▸ **Document segment**:
---
Lesson 3: There's a very good reason why organic apples cost so much in the grocery store. I stopped at our co-op mid-summer, before any of our own apples were ripe, to buy an apple, one single apple for a recipe I wanted to make. The cashier rang it up at a buck-fifty. That's because organic apples were priced at $3.89 a pound. I began to imagine that we were sitting on a gold mine, with our dozens of pesticide-free trees.

Then came the hail. Then the scab. Then the bugs, I'm not sure which ones, but I'm guessing, all of them. A couple of trees, well laden and ripening with gorgeous fruit, suddenly and inexplicably dropped all their apples in late August. It was heart-rending to see all that beautiful fruit moldering on the ground, useless for anything but feeding the wildlife.

In brief, if we had tried to fill just one bushel basket with perfect, unblemished, unbruised, bug-free fruit, well, I don't think we could have done it. Really. With trees this long neglected that's just the way it goes. There's a lot that we can do, in terms of pruning, of orchard hygiene, etc., to bring the trees back and have better harvests in the future. In the meantime, we've started planting more trees. Three weeks ago we put six heirloom cider apple trees in the ground just up the hill from "Bide-A-Wee." It felt pretty momentous, I have to say.

We did harvest a decent amount of apples this year, and while most of them were the furthest thing from perfect, they all looked good coming out of the cider press that our friends Emily and Dan Hoisington were nice enough to let us use.
---
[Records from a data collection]
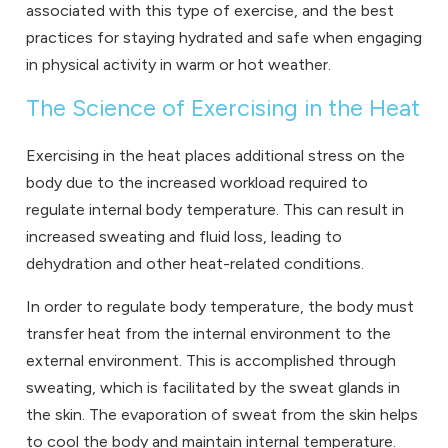
associated with this type of exercise, and the best
practices for staying hydrated and safe when engaging
in physical activity in warm or hot weather.
The Science of Exercising in the Heat
Exercising in the heat places additional stress on the
body due to the increased workload required to
regulate internal body temperature. This can result in
increased sweating and fluid loss, leading to
dehydration and other heat-related conditions.
In order to regulate body temperature, the body must
transfer heat from the internal environment to the
external environment. This is accomplished through
sweating, which is facilitated by the sweat glands in
the skin. The evaporation of sweat from the skin helps
to cool the body and maintain internal temperature.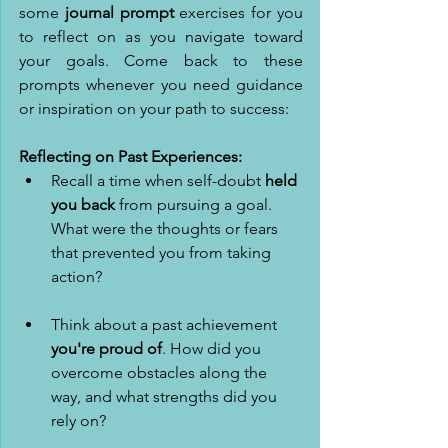
some 
journal prompt
 exercises for you 
to reflect on as you navigate toward 
your goals. Come back to these 
prompts whenever you need guidance 
or inspiration on your path to success: 
Reflecting on Past Experiences:
Recall a time when self-doubt 
held 
you back
 from pursuing a goal. 
What were the thoughts or fears 
that prevented you from taking 
action?
Think about a past achievement 
you're proud of
. How did you 
overcome obstacles along the 
way, and what strengths did you 
rely on?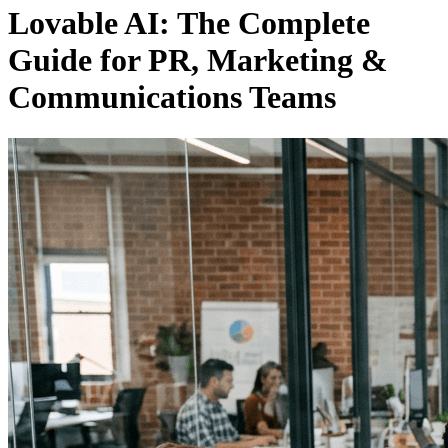
Lovable AI: The Complete
Guide for PR, Marketing &
Communications Teams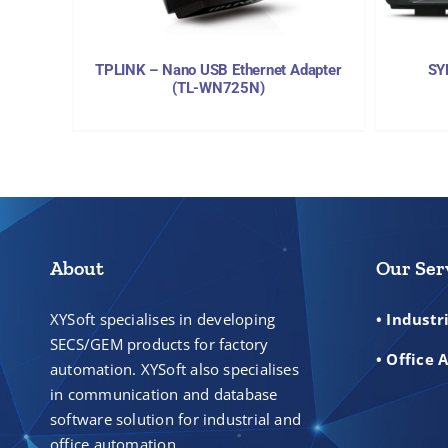
TPLINK – Nano USB Ethernet Adapter
SY
(TL-WN725N)
About
Our Ser
XYSoft specialises in developing
• Indust
SECS/GEM products for factory
• Office
automation. XYSoft also specialises
in communication and database
software solution for industrial and
office automation.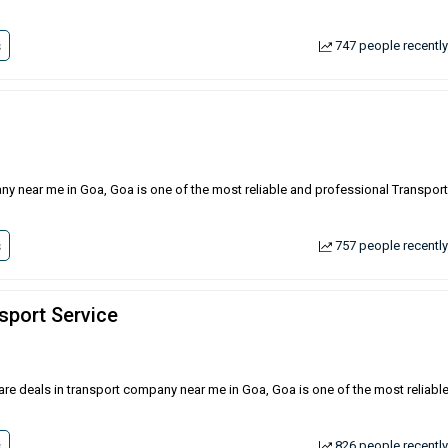
s
747 people recently
any near me in Goa, Goa is one of the most reliable and professional Transport
s
757 people recently
sport Service
 are deals in transport company near me in Goa, Goa is one of the most reliabl
s
826 people recently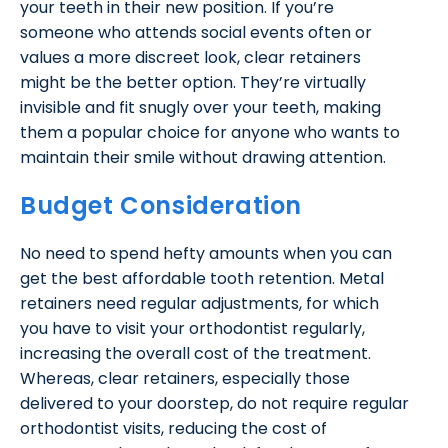
your teeth in their new position. If you’re
someone who attends social events often or
values a more discreet look, clear retainers
might be the better option. They’re virtually
invisible and fit snugly over your teeth, making
them a popular choice for anyone who wants to
maintain their smile without drawing attention.
Budget Consideration
No need to spend hefty amounts when you can
get the best affordable tooth retention. Metal
retainers need regular adjustments, for which
you have to visit your orthodontist regularly,
increasing the overall cost of the treatment.
Whereas, clear retainers, especially those
delivered to your doorstep, do not require regular
orthodontist visits, reducing the cost of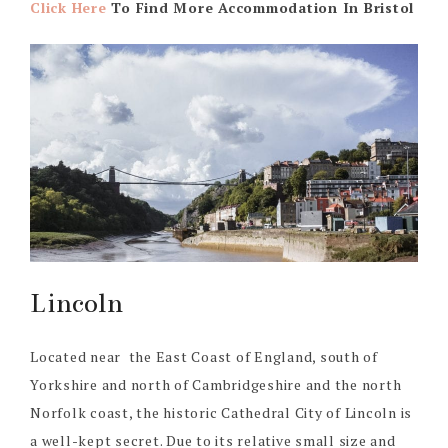
Click Here
To Find More Accommodation In Bristol
Lincoln
Located near the East Coast of England, south of
Yorkshire and north of Cambridgeshire and the north
Norfolk coast, the historic Cathedral City of Lincoln is
a well-kept secret. Due to its relative small size and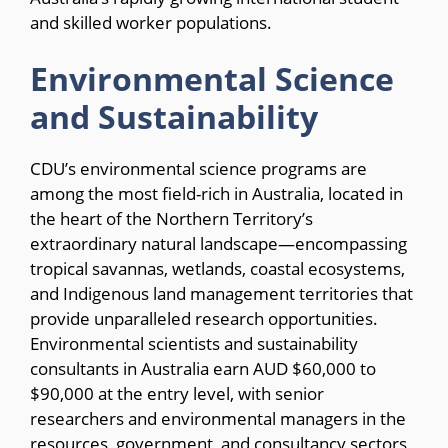
and skilled worker populations.
Environmental Science
and Sustainability
CDU’s environmental science programs are
among the most field-rich in Australia, located in
the heart of the Northern Territory’s
extraordinary natural landscape—encompassing
tropical savannas, wetlands, coastal ecosystems,
and Indigenous land management territories that
provide unparalleled research opportunities.
Environmental scientists and sustainability
consultants in Australia earn AUD $60,000 to
$90,000 at the entry level, with senior
researchers and environmental managers in the
resources, government, and consultancy sectors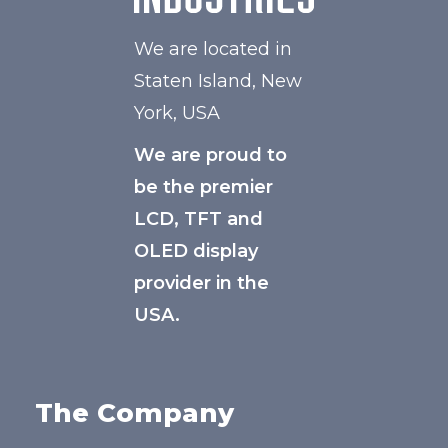
We are located in
Staten Island, New
York, USA
We are proud to
be the premier
LCD, TFT and
OLED display
provider in the
USA.
The Company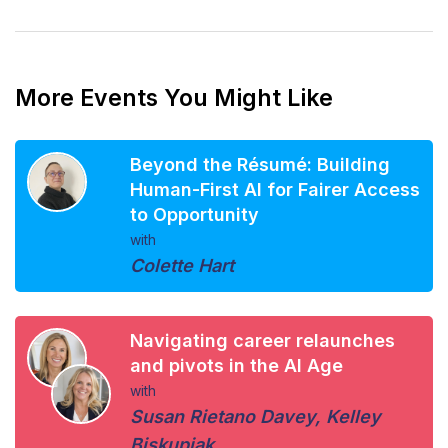
More Events You Might Like
Beyond the Résumé: Building
Human-First AI for Fairer Access
to Opportunity
with
Colette Hart
Navigating career relaunches
and pivots in the AI Age
with
Susan Rietano Davey
,
Kelley
Biskupiak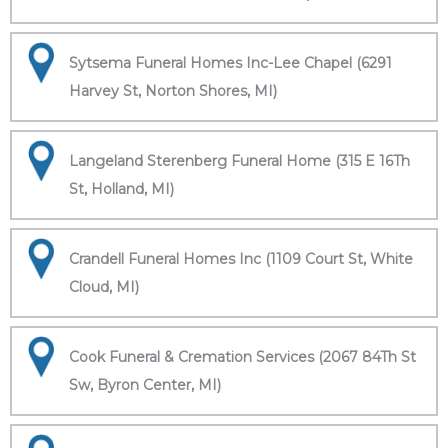
Sytsema Funeral Homes Inc-Lee Chapel (6291
Harvey St, Norton Shores, MI)
Langeland Sterenberg Funeral Home (315 E 16Th
St, Holland, MI)
Crandell Funeral Homes Inc (1109 Court St, White
Cloud, MI)
Cook Funeral & Cremation Services (2067 84Th St
Sw, Byron Center, MI)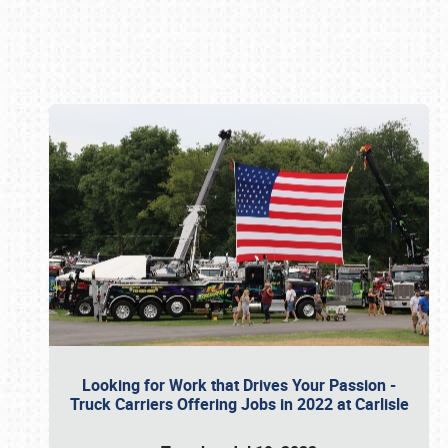
Book online or call (800) 216-1876
Looking for Work that Drives Your Passion -
Truck Carriers Offering Jobs in 2022 at Carlisle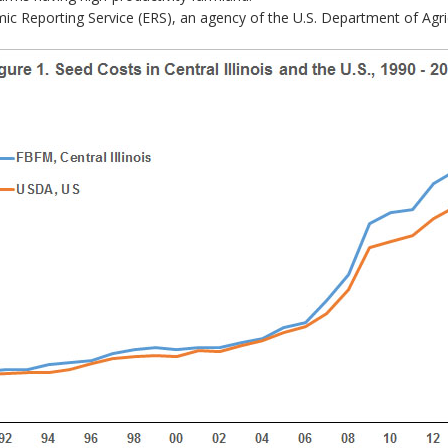
 Reporting Service (ERS), an agency of the U.S. Department of Agric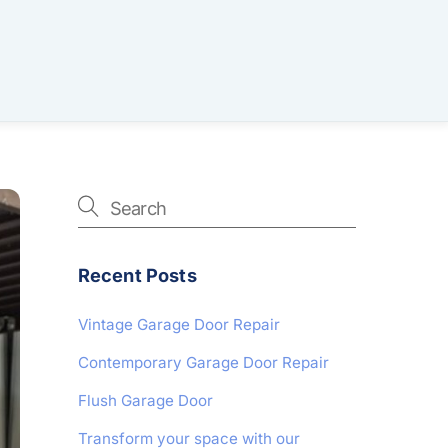
Recent Posts
Vintage Garage Door Repair
Contemporary Garage Door Repair
Flush Garage Door
Transform your space with our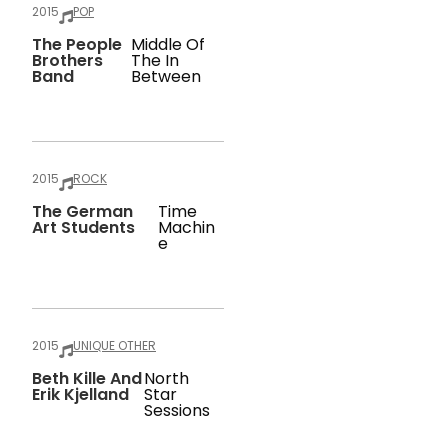
2015
POP
The People
Middle Of
Brothers
The In
Band
Between
2015
ROCK
The German
Time
Art Students
Machin
E
2015
UNIQUE OTHER
Beth Kille And
North
Erik Kjelland
Star
Sessions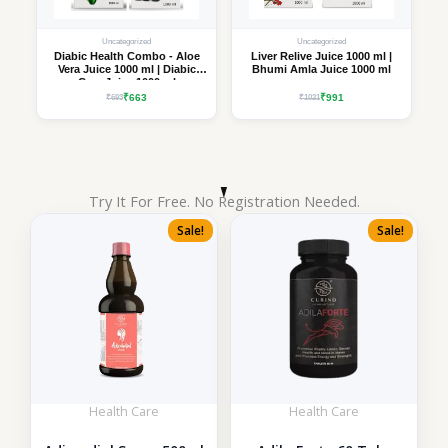
Uncategorized
Uncategorized
Diabic Health Combo - Aloe
Liver Relive Juice 1000 ml |
Vera Juice 1000 ml | Diabic
Bhumi Amla Juice 1000 ml
Care Juice 1000 ml
₹663
₹991
₹693
₹1021
Try It For Free. No Registration Needed.
Sale!
Sale!
Health Care
Health Care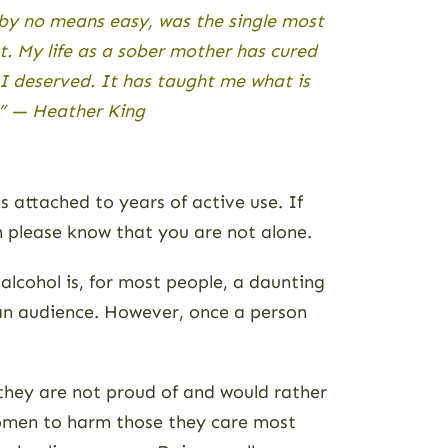
 by no means easy, was the single most
. My life as a sober mother has cured
 I deserved. It has taught me what is
.” — Heather King
 attached to years of active use. If
n please know that you are not alone.
alcohol is, for most people, a daunting
 an audience. However, once a person
 they are not proud of and would rather
women to harm those they care most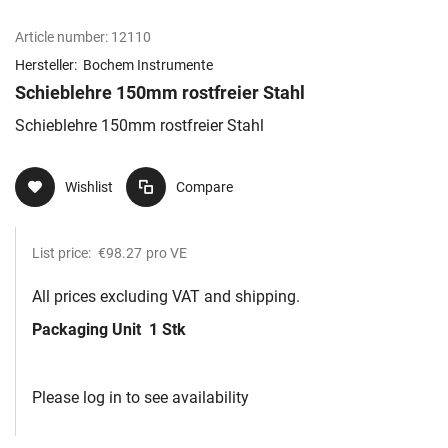
Article number:
12110
Hersteller:
Bochem Instrumente
Schieblehre 150mm rostfreier Stahl
Schieblehre 150mm rostfreier Stahl
Wishlist
Compare
List price:
€98.27
pro VE
All prices excluding VAT and shipping.
Packaging Unit
1 Stk
Please log in to see availability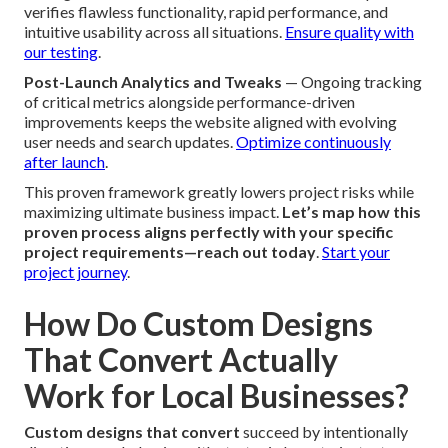
layouts delivers peak technical performance from launch
forward (Brea Web Design Services Near Me).
Integrate
SEO during coding
Phase 3 – Testing, Launch, and
Optimization
Quality Assurance and Mobile UX Checks
— Exhaustive
testing across browsers, devices, and connection speeds
verifies flawless functionality, rapid performance, and
intuitive usability across all situations.
Ensure quality with
our testing
.
Post-Launch Analytics and Tweaks
— Ongoing tracking
of critical metrics alongside performance-driven
improvements keeps the website aligned with evolving
user needs and search updates.
Optimize continuously
after launch
.
This proven framework greatly lowers project risks while
maximizing ultimate business impact.
Let’s map how this
proven process aligns perfectly with your specific
project requirements—reach out today
.
Start your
---
▸ **Exercise requirements**:
**A.** Answer these questions about the orchard text:
(i) What was the price per pound of organic apples at the co-op?
(ii) How many heirloom cider apple trees were planted three weeks ago?
(iii) Whose cider press was used for this year's apples?
**B.** Reproduce the orchard text between "Lesson 3: There's" and "feeding the wildlife.", inclusive.
Rely only on the orchard text for what comes next.

▸ **List of answers**:
**A.**
(i) $3.89 a pound
(ii) Six
(iii) Emily and Dan Hoisington's

**B.**
Lesson 3: There's a very good reason why organic apples cost so much in the grocery store. I stopped at our co-op mid-summer, before any of our own apples were ripe, to buy an apple, one single apple for a recipe I wanted to make. The cashier rang it up at a buck-fifty. That's because organic apples were priced at $3.89 a pound. I began to imagine that we were sitting on a gold mine, with our dozens of pesticide-free trees.

Then came the hail. Then the scab. Then the bugs, I'm not sure which ones, but I'm guessing, all of them. A couple of trees, well laden and ripening with gorgeous fruit, suddenly and inexplicably dropped all their apples in late August. It was heart-rending to see all that beautiful fruit moldering on the ground, useless for anything but feeding the wildlife.